WHAT THE EXERCISE ASKS: Please copy out the records below without changing anything.

[Collection entries]
-.-.-
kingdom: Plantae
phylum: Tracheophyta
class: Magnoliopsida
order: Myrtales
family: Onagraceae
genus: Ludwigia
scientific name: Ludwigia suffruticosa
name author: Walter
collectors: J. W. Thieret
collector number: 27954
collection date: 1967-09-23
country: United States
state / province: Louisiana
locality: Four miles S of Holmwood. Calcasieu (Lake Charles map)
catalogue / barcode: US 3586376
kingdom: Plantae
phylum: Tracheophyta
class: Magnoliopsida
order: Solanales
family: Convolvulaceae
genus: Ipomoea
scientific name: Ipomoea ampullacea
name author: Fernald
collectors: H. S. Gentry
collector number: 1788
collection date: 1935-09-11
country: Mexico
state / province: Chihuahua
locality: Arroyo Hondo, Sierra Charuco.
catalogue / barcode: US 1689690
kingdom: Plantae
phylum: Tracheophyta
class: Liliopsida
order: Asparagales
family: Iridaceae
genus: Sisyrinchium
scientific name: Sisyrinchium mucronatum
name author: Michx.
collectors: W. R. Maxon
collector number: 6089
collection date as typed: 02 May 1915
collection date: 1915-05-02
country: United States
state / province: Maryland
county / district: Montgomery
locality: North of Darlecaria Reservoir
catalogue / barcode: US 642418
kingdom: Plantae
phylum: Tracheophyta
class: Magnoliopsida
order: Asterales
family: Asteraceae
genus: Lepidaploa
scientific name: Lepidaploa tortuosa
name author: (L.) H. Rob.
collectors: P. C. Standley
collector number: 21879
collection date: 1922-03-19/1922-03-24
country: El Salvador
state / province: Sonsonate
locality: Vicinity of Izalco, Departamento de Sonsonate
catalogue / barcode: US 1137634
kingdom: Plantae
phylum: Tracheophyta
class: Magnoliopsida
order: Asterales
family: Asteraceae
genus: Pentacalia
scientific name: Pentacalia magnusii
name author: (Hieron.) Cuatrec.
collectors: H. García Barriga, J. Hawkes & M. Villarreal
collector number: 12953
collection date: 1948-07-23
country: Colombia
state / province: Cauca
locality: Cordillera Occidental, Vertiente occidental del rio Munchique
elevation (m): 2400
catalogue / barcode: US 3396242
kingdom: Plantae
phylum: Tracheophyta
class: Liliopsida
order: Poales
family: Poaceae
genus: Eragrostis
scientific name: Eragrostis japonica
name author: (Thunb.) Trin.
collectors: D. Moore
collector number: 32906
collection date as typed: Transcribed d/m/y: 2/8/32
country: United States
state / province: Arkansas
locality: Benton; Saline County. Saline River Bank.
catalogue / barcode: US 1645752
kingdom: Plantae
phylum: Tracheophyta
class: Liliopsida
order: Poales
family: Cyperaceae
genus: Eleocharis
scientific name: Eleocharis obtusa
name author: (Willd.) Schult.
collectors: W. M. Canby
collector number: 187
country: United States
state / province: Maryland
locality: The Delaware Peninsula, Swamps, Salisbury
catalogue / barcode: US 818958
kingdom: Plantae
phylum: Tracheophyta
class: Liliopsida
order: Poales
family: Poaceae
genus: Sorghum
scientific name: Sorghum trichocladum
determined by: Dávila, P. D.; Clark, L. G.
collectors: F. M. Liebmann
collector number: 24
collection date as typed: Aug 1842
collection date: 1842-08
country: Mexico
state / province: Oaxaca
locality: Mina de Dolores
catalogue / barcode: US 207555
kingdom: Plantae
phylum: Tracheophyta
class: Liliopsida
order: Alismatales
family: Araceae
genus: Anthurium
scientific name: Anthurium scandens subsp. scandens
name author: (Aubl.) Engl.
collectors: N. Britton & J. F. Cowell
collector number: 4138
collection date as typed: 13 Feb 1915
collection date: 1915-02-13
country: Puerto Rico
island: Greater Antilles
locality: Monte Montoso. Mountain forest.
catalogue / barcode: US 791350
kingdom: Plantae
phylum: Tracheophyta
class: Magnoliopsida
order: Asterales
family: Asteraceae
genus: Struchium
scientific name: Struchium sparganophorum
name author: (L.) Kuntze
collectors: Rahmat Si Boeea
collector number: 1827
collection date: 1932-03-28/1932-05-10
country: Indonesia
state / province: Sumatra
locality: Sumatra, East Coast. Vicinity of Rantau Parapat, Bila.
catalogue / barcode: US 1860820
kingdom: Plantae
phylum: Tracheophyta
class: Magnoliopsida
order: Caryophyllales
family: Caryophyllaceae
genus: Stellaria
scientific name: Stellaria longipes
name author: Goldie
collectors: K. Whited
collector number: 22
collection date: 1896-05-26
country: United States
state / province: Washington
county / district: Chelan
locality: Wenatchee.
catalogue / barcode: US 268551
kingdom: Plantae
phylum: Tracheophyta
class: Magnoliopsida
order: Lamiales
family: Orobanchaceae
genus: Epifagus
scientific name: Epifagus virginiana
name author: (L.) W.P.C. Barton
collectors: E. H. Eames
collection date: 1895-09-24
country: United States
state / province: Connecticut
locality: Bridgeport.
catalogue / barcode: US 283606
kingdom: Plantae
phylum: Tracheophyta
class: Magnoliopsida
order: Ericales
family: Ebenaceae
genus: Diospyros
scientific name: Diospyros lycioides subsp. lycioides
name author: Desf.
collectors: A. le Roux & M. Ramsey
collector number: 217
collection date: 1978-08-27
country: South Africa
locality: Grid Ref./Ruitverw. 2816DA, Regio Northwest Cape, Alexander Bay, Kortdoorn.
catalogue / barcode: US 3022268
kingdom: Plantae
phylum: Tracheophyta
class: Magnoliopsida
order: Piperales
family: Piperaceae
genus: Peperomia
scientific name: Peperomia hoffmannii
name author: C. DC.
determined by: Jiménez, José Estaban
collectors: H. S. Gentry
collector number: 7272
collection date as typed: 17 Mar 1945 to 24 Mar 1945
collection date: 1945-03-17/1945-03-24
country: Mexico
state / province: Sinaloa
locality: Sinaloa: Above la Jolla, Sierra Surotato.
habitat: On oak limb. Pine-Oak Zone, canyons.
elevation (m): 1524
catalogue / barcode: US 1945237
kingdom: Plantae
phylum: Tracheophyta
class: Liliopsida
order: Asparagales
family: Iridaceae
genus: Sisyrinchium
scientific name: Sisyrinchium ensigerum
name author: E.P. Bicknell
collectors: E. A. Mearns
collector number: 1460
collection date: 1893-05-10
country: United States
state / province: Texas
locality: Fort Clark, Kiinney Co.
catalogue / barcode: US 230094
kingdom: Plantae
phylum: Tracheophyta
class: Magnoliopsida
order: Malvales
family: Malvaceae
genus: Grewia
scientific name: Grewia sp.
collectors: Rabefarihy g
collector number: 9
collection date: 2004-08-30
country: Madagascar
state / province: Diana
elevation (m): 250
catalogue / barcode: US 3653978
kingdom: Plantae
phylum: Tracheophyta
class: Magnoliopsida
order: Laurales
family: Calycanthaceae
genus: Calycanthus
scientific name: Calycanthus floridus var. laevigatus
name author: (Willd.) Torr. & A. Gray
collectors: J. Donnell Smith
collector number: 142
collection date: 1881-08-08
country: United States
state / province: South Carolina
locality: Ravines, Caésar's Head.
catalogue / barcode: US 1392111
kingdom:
-.-.-
SOLUTION TO THE EXERCISE:
kingdom: Plantae
phylum: Tracheophyta
class: Magnoliopsida
order: Myrtales
family: Onagraceae
genus: Ludwigia
scientific name: Ludwigia suffruticosa
name author: Walter
collectors: J. W. Thieret
collector number: 27954
collection date: 1967-09-23
country: United States
state / province: Louisiana
locality: Four miles S of Holmwood. Calcasieu (Lake Charles map)
catalogue / barcode: US 3586376
kingdom: Plantae
phylum: Tracheophyta
class: Magnoliopsida
order: Solanales
family: Convolvulaceae
genus: Ipomoea
scientific name: Ipomoea ampullacea
name author: Fernald
collectors: H. S. Gentry
collector number: 1788
collection date: 1935-09-11
country: Mexico
state / province: Chihuahua
locality: Arroyo Hondo, Sierra Charuco.
catalogue / barcode: US 1689690
kingdom: Plantae
phylum: Tracheophyta
class: Liliopsida
order: Asparagales
family: Iridaceae
genus: Sisyrinchium
scientific name: Sisyrinchium mucronatum
name author: Michx.
collectors: W. R. Maxon
collector number: 6089
collection date as typed: 02 May 1915
collection date: 1915-05-02
country: United States
state / province: Maryland
county / district: Montgomery
locality: North of Darlecaria Reservoir
catalogue / barcode: US 642418
kingdom: Plantae
phylum: Tracheophyta
class: Magnoliopsida
order: Asterales
family: Asteraceae
genus: Lepidaploa
scientific name: Lepidaploa tortuosa
name author: (L.) H. Rob.
collectors: P. C. Standley
collector number: 21879
collection date: 1922-03-19/1922-03-24
country: El Salvador
state / province: Sonsonate
locality: Vicinity of Izalco, Departamento de Sonsonate
catalogue / barcode: US 1137634
kingdom: Plantae
phylum: Tracheophyta
class: Magnoliopsida
order: Asterales
family: Asteraceae
genus: Pentacalia
scientific name: Pentacalia magnusii
name author: (Hieron.) Cuatrec.
collectors: H. García Barriga, J. Hawkes & M. Villarreal
collector number: 12953
collection date: 1948-07-23
country: Colombia
state / province: Cauca
locality: Cordillera Occidental, Vertiente occidental del rio Munchique
elevation (m): 2400
catalogue / barcode: US 3396242
kingdom: Plantae
phylum: Tracheophyta
class: Liliopsida
order: Poales
family: Poaceae
genus: Eragrostis
scientific name: Eragrostis japonica
name author: (Thunb.) Trin.
collectors: D. Moore
collector number: 32906
collection date as typed: Transcribed d/m/y: 2/8/32
country: United States
state / province: Arkansas
locality: Benton; Saline County. Saline River Bank.
catalogue / barcode: US 1645752
kingdom: Plantae
phylum: Tracheophyta
class: Liliopsida
order: Poales
family: Cyperaceae
genus: Eleocharis
scientific name: Eleocharis obtusa
name author: (Willd.) Schult.
collectors: W. M. Canby
collector number: 187
country: United States
state / province: Maryland
locality: The Delaware Peninsula, Swamps, Salisbury
catalogue / barcode: US 818958
kingdom: Plantae
phylum: Tracheophyta
class: Liliopsida
order: Poales
family: Poaceae
genus: Sorghum
scientific name: Sorghum trichocladum
determined by: Dávila, P. D.; Clark, L. G.
collectors: F. M. Liebmann
collector number: 24
collection date as typed: Aug 1842
collection date: 1842-08
country: Mexico
state / province: Oaxaca
locality: Mina de Dolores
catalogue / barcode: US 207555
kingdom: Plantae
phylum: Tracheophyta
class: Liliopsida
order: Alismatales
family: Araceae
genus: Anthurium
scientific name: Anthurium scandens subsp. scandens
name author: (Aubl.) Engl.
collectors: N. Britton & J. F. Cowell
collector number: 4138
collection date as typed: 13 Feb 1915
collection date: 1915-02-13
country: Puerto Rico
island: Greater Antilles
locality: Monte Montoso. Mountain forest.
catalogue / barcode: US 791350
kingdom: Plantae
phylum: Tracheophyta
class: Magnoliopsida
order: Asterales
family: Asteraceae
genus: Struchium
scientific name: Struchium sparganophorum
name author: (L.) Kuntze
collectors: Rahmat Si Boeea
collector number: 1827
collection date: 1932-03-28/1932-05-10
country: Indonesia
state / province: Sumatra
locality: Sumatra, East Coast. Vicinity of Rantau Parapat, Bila.
catalogue / barcode: US 1860820
kingdom: Plantae
phylum: Tracheophyta
class: Magnoliopsida
order: Caryophyllales
family: Caryophyllaceae
genus: Stellaria
scientific name: Stellaria longipes
name author: Goldie
collectors: K. Whited
collector number: 22
collection date: 1896-05-26
country: United States
state / province: Washington
county / district: Chelan
locality: Wenatchee.
catalogue / barcode: US 268551
kingdom: Plantae
phylum: Tracheophyta
class: Magnoliopsida
order: Lamiales
family: Orobanchaceae
genus: Epifagus
scientific name: Epifagus virginiana
name author: (L.) W.P.C. Barton
collectors: E. H. Eames
collection date: 1895-09-24
country: United States
state / province: Connecticut
locality: Bridgeport.
catalogue / barcode: US 283606
kingdom: Plantae
phylum: Tracheophyta
class: Magnoliopsida
order: Ericales
family: Ebenaceae
genus: Diospyros
scientific name: Diospyros lycioides subsp. lycioides
name author: Desf.
collectors: A. le Roux & M. Ramsey
collector number: 217
collection date: 1978-08-27
country: South Africa
locality: Grid Ref./Ruitverw. 2816DA, Regio Northwest Cape, Alexander Bay, Kortdoorn.
catalogue / barcode: US 3022268
kingdom: Plantae
phylum: Tracheophyta
class: Magnoliopsida
order: Piperales
family: Piperaceae
genus: Peperomia
scientific name: Peperomia hoffmannii
name author: C. DC.
determined by: Jiménez, José Estaban
collectors: H. S. Gentry
collector number: 7272
collection date as typed: 17 Mar 1945 to 24 Mar 1945
collection date: 1945-03-17/1945-03-24
country: Mexico
state / province: Sinaloa
locality: Sinaloa: Above la Jolla, Sierra Surotato.
habitat: On oak limb. Pine-Oak Zone, canyons.
elevation (m): 1524
catalogue / barcode: US 1945237
kingdom: Plantae
phylum: Tracheophyta
class: Liliopsida
order: Asparagales
family: Iridaceae
genus: Sisyrinchium
scientific name: Sisyrinchium ensigerum
name author: E.P. Bicknell
collectors: E. A. Mearns
collector number: 1460
collection date: 1893-05-10
country: United States
state / province: Texas
locality: Fort Clark, Kiinney Co.
catalogue / barcode: US 230094
kingdom: Plantae
phylum: Tracheophyta
class: Magnoliopsida
order: Malvales
family: Malvaceae
genus: Grewia
scientific name: Grewia sp.
collectors: Rabefarihy g
collector number: 9
collection date: 2004-08-30
country: Madagascar
state / province: Diana
elevation (m): 250
catalogue / barcode: US 3653978
kingdom: Plantae
phylum: Tracheophyta
class: Magnoliopsida
order: Laurales
family: Calycanthaceae
genus: Calycanthus
scientific name: Calycanthus floridus var. laevigatus
name author: (Willd.) Torr. & A. Gray
collectors: J. Donnell Smith
collector number: 142
collection date: 1881-08-08
country: United States
state / province: South Carolina
locality: Ravines, Caésar's Head.
catalogue / barcode: US 1392111
kingdom:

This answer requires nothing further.